- COMPLETE THE FOLLOWING -
- A) Restate word for word the part of the castle passage that begins at the words "15. Now look, two" and stops after "angels of revenge.".
- B) Sum up the castle passage in two sentences.
- C) In the castle passage, why does the husband say he would rather wander in the dark place for thousands of years? Answer in one to three sentences.

13. Look, there not far from here is the previously discussed castle. It is being surrounded, and now look, the terrible slaughter begins. These evil beings are fighting fervently against each other, resulting in the inhabitants of the second castle being cut to pieces. Keep on watching; the henchmen of the previous lord are bringing forth our established quartet, having been gagged. Let us join them and listen to the dialogue. Hear this, the husband says to the wife: Oh you miserable snake, now I see through you! My bitter suspicion has always whispered to me what a wretched spiritual child you are! This is the exalted school and your pathetic light which you have cunningly feigned to me and lied to me about as some kind of highly experienced spiritual being. This villainous professor of this exalted school is now chained and gagged together with us in this abhorring captivity, from which we can be sure to expect the most horrible fate.

14. The wife says: How can you think of me like that? Who can do anything about unforeseen bad luck? I only meant well for you. The husband says: Be silent, you miserable snake! I have to thank only you for the fact that I am obviously finding myself in hell. Every bond between me and you shall now be severed forever. And You, My Jesus, whom I have always called upon, help me out of this terrible captivity. I would rather want to, if it is your most holy will, wander around in that dark place for thousands of years to make penance for my sins than to stay in this place of horrors for one more moment, this place, which seems to be eternally cut off from Your compassion and mercy! Oh Jesus, help me! Oh Jesus, save me!

15. Now look, two disguised individuals are quickly approaching this caravan, and look, they are there already. They remove their disguise, and as you can see, they are two judging angels of the Lord. Each of them has a flaming sword in his hand. One of them swings his sword over the conquered castle, through which the torn apart and cut up beings have been put together again, and they begin to moan about the injustice they were subjected to. The other angel swings his sword over the first notorious castle, and as you can see, it bursts into flames. Burning and howling figures throw themselves out of the openings, windows and doors and curse these two angels of revenge.

- INFORMATION GIVEN -

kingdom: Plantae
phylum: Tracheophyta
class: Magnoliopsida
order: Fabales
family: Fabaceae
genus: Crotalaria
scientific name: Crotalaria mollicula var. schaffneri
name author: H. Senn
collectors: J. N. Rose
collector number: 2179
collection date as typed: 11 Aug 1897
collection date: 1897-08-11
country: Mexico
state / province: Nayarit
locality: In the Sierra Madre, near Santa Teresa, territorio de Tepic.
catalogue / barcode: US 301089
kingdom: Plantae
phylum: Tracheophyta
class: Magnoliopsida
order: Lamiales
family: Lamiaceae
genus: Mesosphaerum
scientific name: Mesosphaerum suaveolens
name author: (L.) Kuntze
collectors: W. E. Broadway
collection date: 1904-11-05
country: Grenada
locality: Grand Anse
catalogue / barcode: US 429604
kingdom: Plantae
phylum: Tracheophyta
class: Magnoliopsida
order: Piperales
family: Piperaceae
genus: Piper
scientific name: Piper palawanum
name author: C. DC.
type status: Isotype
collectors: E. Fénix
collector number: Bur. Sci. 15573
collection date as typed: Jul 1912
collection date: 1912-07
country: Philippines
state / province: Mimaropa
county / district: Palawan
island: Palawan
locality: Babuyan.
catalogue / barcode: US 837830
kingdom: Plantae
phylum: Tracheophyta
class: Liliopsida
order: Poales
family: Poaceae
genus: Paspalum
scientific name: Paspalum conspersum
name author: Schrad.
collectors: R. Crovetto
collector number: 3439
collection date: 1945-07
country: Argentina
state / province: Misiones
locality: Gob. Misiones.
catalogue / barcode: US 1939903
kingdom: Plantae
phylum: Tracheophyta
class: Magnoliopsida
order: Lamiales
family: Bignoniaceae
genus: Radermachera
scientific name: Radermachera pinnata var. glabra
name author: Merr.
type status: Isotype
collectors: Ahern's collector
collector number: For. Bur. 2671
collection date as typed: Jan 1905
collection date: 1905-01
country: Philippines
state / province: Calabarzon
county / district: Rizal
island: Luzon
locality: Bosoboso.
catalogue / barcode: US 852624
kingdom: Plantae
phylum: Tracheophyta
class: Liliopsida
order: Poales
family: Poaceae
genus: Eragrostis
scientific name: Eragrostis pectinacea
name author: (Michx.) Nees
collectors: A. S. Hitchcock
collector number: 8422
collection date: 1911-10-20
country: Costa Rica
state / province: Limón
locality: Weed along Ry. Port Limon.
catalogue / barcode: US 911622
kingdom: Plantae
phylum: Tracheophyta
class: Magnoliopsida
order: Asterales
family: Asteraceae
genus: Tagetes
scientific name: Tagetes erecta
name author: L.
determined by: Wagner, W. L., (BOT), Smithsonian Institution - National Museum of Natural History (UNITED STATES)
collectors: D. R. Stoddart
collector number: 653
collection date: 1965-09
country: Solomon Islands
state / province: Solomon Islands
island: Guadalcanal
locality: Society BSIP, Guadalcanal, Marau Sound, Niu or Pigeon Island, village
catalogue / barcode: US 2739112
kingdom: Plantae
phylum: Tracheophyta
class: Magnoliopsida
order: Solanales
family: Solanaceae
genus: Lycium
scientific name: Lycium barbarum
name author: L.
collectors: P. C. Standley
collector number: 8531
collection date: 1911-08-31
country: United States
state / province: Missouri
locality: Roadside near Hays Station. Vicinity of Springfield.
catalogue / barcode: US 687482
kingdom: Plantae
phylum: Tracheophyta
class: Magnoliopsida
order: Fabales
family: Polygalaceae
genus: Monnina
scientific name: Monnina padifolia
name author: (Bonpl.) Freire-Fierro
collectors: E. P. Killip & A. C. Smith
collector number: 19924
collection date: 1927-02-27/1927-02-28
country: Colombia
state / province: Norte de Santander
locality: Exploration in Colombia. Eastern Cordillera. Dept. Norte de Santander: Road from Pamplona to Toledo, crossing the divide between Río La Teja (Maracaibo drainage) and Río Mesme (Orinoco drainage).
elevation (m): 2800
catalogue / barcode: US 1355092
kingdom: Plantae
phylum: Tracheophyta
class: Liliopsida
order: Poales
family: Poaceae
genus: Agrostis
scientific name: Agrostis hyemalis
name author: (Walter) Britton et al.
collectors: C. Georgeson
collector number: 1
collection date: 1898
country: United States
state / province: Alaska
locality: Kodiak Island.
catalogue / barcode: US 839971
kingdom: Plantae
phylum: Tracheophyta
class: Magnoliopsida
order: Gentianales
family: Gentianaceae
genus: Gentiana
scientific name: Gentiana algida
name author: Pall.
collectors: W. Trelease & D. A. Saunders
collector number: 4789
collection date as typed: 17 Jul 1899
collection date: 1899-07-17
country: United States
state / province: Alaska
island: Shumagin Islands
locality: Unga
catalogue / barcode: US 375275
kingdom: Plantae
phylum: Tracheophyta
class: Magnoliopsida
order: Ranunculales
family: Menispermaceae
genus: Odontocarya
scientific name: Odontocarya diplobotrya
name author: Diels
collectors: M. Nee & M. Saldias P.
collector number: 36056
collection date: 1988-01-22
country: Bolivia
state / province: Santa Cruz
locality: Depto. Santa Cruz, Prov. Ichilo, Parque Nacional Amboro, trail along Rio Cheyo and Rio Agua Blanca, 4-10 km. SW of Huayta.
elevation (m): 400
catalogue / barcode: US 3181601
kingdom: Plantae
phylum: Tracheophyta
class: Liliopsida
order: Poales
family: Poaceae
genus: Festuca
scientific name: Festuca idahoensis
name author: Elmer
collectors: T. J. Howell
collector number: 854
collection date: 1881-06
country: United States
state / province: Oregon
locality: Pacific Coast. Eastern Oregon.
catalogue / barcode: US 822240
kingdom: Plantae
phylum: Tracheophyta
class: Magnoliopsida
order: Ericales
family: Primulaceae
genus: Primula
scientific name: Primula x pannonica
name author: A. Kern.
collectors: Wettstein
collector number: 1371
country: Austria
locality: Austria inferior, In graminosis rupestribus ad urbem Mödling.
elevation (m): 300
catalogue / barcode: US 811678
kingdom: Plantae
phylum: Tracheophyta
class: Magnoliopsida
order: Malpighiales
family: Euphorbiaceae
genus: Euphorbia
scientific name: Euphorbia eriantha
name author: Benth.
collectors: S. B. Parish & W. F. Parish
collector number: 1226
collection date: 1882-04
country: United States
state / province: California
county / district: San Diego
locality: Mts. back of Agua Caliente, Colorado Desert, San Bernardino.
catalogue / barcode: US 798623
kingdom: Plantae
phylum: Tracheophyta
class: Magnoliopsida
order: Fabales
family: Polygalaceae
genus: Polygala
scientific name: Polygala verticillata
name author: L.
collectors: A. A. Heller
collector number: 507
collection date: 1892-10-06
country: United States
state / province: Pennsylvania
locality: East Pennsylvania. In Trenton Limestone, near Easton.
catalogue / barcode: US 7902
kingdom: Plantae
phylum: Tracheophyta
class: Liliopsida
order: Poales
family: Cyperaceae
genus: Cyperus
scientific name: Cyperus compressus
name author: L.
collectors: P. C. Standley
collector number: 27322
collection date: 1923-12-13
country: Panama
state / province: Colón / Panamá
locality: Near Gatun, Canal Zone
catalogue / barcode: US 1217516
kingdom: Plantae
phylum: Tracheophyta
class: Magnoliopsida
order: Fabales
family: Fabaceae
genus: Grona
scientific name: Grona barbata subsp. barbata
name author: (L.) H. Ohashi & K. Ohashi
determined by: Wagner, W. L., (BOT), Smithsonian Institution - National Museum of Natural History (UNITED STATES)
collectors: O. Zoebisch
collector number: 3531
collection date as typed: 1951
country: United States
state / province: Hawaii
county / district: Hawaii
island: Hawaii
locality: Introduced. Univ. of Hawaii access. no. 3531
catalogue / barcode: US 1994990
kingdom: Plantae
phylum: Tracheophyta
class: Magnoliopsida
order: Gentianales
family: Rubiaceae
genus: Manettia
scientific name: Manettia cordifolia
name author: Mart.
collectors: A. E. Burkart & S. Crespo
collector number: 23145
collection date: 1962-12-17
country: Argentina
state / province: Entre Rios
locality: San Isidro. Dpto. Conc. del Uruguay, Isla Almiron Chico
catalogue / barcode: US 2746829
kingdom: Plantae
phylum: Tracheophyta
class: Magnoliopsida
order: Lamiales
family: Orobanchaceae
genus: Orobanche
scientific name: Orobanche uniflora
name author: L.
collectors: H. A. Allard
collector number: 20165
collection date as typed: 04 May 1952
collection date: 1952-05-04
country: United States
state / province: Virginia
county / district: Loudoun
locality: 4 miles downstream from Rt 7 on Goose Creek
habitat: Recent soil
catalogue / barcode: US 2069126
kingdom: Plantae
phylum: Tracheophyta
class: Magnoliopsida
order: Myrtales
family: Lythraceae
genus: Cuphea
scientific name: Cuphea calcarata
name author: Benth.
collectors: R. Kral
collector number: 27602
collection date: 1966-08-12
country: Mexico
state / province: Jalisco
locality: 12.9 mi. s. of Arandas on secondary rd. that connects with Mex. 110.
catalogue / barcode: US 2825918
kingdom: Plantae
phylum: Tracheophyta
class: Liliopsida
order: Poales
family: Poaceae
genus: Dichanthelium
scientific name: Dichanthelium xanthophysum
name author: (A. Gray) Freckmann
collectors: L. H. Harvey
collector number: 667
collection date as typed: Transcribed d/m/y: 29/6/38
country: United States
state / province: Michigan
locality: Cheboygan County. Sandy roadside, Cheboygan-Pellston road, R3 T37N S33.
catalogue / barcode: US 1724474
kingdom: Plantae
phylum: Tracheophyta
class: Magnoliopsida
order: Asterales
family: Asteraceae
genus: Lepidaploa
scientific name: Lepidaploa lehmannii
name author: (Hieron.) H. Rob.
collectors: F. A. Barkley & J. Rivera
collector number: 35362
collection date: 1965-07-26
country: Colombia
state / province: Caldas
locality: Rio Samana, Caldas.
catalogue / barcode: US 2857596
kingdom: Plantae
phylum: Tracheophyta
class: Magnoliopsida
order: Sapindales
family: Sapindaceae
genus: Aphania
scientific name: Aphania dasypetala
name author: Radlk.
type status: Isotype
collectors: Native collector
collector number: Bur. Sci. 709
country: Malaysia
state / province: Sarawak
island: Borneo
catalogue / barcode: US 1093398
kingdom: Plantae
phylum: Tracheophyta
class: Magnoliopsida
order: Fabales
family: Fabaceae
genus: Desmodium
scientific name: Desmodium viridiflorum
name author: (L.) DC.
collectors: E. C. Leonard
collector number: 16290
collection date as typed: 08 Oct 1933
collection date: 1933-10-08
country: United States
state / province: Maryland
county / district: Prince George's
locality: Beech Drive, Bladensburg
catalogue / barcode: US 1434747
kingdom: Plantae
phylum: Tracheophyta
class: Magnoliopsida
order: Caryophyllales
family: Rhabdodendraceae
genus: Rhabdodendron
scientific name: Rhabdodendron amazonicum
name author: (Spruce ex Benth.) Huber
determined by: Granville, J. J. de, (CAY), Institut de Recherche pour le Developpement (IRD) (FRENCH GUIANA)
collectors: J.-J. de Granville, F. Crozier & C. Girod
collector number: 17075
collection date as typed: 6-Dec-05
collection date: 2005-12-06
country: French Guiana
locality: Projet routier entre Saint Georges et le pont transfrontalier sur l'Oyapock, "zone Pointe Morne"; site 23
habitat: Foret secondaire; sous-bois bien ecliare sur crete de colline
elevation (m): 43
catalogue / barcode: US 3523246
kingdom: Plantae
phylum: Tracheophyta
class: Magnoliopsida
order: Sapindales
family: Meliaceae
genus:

- TASK-BY-TASK ANSWERS -
- A)
15. Now look, two disguised individuals are quickly approaching this caravan, and look, they are there already. They remove their disguise, and as you can see, they are two judging angels of the Lord. Each of them has a flaming sword in his hand. One of them swings his sword over the conquered castle, through which the torn apart and cut up beings have been put together again, and they begin to moan about the injustice they were subjected to. The other angel swings his sword over the first notorious castle, and as you can see, it bursts into flames. Burning and howling figures throw themselves out of the openings, windows and doors and curse these two angels of revenge.

- B) A castle is surrounded and, in the fighting, the inhabitants of the second castle are cut to pieces, while a gagged quartet is brought out and the husband denounces his wife as a lying snake who brought him into hell and calls on Jesus to save him. Two disguised figures then reveal themselves as judging angels with flaming swords: one puts the cut-up beings of the conquered castle back together, and they moan about their injustice, while the other sets the first castle on fire, and burning figures throw themselves out cursing the angels.

- C) He would do so to make penance for his sins rather than stay even one more moment in this place of horrors. To him it seems eternally cut off from the compassion and mercy of Jesus. He asks for this only if it is Jesus's most holy will.